La doctrine « un pays, deux systèmes » peut être considérée plus généralement comme une formalisation des effets de la colonisation occidentale et de la guerre froide en Asie. De nombreux pays asiatiques ont été divisés par cette double secousse, et la brièveté de la colonisation japonaise n’a pas atténué cette division. La Corée est scindée entre un régime communiste au Nord et un régime capitaliste au Sud. Le Vietnam a été longtemps divisé par la même coupure avant sa réunification sous un régime communiste en 1976. Dans le cas de Singapour, on pourrait plutôt parler de « deux pays, un système » tant son rattachement au monde commercial malais est évident, malgré l’autonomisation de son gouvernement sous l’autorité coloniale britannique d’abord, sous celle d’une élite confucéenne ensuite.

On peut également souligner que ce sont précisément les pays les plus divisés par ces grandes coupures historiques qui ont été les plus affectés et les plus réactifs lors des crises de SARS-CoV en 2002-2003 et de SARS-CoV-2 en 2019-2020. Rien d’étonnant à cela : ces territoires ont toujours été des plaques tournantes dans la circulation des personnes, des marchandises et donc des virus entre le continent chinois et le reste du monde. On a pu considérer ainsi que le succès de Hongkong dans le contrôle du SARS-CoV en 2003 tenait à la doctrine « un pays, deux systèmes », qui rendait le territoire à la fois très exposé aux menaces venues de Chine et le mieux placé pour en informer le reste du monde grâce à sa liberté d’expression. C’est ce que j’ai appelé « les sentinelles des pandémies aux frontières de la Chine ».

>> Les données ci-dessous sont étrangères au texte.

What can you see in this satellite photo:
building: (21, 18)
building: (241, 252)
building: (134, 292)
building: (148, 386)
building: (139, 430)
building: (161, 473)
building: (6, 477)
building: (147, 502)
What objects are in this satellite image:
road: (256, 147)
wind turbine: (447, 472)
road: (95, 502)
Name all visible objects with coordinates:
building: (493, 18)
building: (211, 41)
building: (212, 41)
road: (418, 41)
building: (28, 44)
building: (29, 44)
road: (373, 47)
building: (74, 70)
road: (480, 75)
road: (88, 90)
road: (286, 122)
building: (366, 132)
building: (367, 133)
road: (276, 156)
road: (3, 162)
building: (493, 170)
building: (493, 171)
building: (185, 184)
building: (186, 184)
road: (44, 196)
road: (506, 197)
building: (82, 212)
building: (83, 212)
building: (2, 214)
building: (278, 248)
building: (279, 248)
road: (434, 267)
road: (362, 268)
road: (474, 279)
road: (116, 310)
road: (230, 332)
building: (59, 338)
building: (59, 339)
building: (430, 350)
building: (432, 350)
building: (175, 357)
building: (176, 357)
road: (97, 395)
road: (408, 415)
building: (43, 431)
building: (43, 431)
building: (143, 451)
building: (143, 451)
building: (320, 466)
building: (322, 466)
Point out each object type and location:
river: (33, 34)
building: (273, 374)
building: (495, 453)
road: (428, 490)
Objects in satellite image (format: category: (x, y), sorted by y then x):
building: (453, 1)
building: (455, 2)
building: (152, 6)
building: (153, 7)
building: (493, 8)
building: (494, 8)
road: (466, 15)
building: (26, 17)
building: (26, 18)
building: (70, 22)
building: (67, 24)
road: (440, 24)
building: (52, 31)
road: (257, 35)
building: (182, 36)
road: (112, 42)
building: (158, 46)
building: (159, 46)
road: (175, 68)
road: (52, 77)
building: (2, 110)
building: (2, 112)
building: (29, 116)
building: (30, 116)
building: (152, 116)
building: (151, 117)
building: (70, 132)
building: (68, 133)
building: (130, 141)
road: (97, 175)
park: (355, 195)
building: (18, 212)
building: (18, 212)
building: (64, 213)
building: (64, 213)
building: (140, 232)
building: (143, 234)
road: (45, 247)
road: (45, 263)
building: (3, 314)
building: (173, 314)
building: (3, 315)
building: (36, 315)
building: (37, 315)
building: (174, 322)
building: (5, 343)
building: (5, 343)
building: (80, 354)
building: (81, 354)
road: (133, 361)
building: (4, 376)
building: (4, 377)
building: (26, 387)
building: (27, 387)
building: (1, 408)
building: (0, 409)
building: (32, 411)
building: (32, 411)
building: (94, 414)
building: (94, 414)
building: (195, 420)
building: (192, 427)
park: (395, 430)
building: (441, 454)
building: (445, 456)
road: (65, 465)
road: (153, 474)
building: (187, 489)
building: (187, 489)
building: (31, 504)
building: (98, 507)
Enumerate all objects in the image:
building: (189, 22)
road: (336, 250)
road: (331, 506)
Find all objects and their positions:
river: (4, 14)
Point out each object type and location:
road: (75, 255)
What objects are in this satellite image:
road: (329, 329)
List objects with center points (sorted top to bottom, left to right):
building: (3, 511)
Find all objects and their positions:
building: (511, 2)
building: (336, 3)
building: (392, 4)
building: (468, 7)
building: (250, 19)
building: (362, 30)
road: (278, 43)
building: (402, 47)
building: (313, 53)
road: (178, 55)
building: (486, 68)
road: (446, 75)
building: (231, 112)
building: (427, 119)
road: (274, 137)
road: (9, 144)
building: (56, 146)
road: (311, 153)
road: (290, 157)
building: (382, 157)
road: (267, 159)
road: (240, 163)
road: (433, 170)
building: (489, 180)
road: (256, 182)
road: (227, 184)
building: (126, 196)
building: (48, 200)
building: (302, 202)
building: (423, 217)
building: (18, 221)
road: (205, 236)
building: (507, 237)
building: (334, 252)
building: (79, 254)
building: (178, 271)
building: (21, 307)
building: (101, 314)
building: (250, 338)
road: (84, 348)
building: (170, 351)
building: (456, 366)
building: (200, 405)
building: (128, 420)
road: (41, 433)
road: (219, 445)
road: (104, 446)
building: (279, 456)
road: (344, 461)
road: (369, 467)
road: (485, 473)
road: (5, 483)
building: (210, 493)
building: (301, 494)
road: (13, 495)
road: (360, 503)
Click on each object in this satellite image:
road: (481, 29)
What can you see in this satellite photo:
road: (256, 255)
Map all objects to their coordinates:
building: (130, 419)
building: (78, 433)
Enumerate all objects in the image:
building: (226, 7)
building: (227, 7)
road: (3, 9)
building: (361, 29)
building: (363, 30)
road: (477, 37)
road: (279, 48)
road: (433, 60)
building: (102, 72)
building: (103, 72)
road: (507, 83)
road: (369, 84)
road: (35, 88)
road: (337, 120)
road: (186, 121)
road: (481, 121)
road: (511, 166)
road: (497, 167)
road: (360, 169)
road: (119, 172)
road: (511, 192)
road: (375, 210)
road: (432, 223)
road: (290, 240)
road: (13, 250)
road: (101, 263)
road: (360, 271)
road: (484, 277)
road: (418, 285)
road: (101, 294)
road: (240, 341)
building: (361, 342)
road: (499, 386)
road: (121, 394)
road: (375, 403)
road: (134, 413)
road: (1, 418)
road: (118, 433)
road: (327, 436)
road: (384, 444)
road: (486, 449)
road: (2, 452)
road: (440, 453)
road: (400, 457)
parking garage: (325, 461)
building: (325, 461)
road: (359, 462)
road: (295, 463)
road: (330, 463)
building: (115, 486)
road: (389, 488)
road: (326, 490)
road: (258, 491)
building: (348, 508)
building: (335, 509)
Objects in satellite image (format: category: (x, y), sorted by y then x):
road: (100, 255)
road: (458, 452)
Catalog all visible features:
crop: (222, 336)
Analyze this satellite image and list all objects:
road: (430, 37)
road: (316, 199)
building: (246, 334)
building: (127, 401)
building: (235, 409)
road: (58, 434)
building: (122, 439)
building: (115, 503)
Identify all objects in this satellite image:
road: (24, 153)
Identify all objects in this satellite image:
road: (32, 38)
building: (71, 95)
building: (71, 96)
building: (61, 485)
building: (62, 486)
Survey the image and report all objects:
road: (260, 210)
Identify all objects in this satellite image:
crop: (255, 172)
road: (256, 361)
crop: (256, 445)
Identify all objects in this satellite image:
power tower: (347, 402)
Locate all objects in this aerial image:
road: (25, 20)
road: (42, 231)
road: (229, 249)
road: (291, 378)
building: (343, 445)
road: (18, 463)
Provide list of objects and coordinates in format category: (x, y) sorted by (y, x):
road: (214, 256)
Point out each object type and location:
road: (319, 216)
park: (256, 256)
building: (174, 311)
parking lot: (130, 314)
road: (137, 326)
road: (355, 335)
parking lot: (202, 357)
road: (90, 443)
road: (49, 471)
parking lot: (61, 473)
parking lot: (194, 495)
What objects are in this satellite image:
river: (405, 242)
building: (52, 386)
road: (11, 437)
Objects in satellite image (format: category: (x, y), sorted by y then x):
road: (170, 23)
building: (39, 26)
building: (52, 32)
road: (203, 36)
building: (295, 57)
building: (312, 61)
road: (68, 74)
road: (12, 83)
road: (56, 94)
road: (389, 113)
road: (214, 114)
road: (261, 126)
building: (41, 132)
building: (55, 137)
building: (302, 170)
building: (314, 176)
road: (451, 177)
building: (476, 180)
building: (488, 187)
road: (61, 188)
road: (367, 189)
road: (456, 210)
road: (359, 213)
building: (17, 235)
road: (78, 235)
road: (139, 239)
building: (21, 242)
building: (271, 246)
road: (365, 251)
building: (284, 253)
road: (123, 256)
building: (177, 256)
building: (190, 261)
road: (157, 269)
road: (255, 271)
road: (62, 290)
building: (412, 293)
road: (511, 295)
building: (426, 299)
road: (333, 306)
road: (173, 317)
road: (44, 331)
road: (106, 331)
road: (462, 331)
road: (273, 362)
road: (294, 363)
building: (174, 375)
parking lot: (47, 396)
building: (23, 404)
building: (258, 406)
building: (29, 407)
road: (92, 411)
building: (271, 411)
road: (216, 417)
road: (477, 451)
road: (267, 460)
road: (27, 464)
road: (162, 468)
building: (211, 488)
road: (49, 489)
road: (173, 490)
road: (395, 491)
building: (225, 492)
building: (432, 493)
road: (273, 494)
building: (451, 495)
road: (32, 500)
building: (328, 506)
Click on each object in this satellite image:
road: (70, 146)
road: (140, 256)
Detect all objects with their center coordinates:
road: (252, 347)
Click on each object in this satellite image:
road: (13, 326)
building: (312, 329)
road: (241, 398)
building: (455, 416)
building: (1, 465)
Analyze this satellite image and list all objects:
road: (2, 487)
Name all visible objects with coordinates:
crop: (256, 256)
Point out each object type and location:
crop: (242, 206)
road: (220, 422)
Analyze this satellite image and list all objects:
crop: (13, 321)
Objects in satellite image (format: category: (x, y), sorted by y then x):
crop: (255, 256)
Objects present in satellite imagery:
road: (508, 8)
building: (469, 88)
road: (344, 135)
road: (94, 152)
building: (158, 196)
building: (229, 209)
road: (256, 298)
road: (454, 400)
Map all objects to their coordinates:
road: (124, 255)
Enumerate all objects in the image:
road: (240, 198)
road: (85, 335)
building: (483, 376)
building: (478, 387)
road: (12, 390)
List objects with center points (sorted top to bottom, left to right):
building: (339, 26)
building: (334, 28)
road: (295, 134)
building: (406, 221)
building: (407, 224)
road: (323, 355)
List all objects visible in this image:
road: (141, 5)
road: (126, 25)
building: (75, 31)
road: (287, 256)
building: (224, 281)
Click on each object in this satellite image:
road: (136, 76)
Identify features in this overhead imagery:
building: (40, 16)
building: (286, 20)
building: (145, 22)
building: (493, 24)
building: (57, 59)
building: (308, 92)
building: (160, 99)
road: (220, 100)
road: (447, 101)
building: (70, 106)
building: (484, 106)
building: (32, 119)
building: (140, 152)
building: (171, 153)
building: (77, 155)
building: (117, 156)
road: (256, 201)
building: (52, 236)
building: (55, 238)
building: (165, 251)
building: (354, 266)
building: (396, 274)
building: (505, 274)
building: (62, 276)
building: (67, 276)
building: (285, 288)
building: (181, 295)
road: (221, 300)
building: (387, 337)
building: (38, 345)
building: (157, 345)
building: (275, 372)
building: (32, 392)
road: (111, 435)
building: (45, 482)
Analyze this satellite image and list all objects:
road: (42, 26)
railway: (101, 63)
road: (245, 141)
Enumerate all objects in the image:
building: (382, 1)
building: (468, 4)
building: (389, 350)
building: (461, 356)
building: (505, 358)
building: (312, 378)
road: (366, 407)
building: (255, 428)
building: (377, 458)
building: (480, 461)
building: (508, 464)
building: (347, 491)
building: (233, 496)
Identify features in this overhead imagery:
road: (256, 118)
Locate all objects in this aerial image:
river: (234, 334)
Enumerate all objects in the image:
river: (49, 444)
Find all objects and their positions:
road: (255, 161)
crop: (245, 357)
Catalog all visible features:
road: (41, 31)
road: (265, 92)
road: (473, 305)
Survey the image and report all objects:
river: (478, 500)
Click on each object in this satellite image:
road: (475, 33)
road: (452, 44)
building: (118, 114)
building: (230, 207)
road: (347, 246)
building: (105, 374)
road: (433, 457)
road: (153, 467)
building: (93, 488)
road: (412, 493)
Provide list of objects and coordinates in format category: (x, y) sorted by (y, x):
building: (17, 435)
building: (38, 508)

Concilier sécurité et liberté

L’abolition de cette doctrine par le gouvernement de Pékin sous l’effet de la double irritation causée par les manifestations à Hongkong et par les bonnes performances sanitaires de Taiwan – qui s’expliquent par sa séparation politique avec la Chine malgré sa proximité géographique – semble peu probable, car elle bouleverserait les équilibres géopolitiques au-delà des relations entre le régime de Pékin et les territoires chinois situés sur ses frontières. Depuis 1983, c’est l’économie mondiale tout entière qui a besoin de la doctrine « un pays, deux systèmes » pour délocaliser les chaînes de production capitalistes dans un pays régi par un gouvernement communiste. La guerre froide qui se déclare entre la Chine et les États-Unis n’a rien à voir avec celle qui eut lieu entre l’URSS et les États-Unis, car les seconds n’ont jamais été aussi dépendants économiquement à l’égard de la première qu’ils le sont à l’égard de l’Empire du Milieu.

Mais il faudrait alors reformuler ce que signifie « deux systèmes » pour comprendre la prétention de la Chine à devenir « un pays » pour le monde entier. Ce terme opposerait non pas le socialisme et le capitalisme, dont tout le développement économique mondial des quarante dernières années montre qu’ils sont compatibles et qu’ils se renforcent mutuellement pour exploiter les forces de production et les ressources naturelles, mais la sécurité et la liberté. Face aux menaces écologiques globales, la Chine aura alors encore besoin de Hongkong et de ses autres sentinelles sur ses frontières, car il n’y a pas de signaux d’alerte sans liberté d’expression.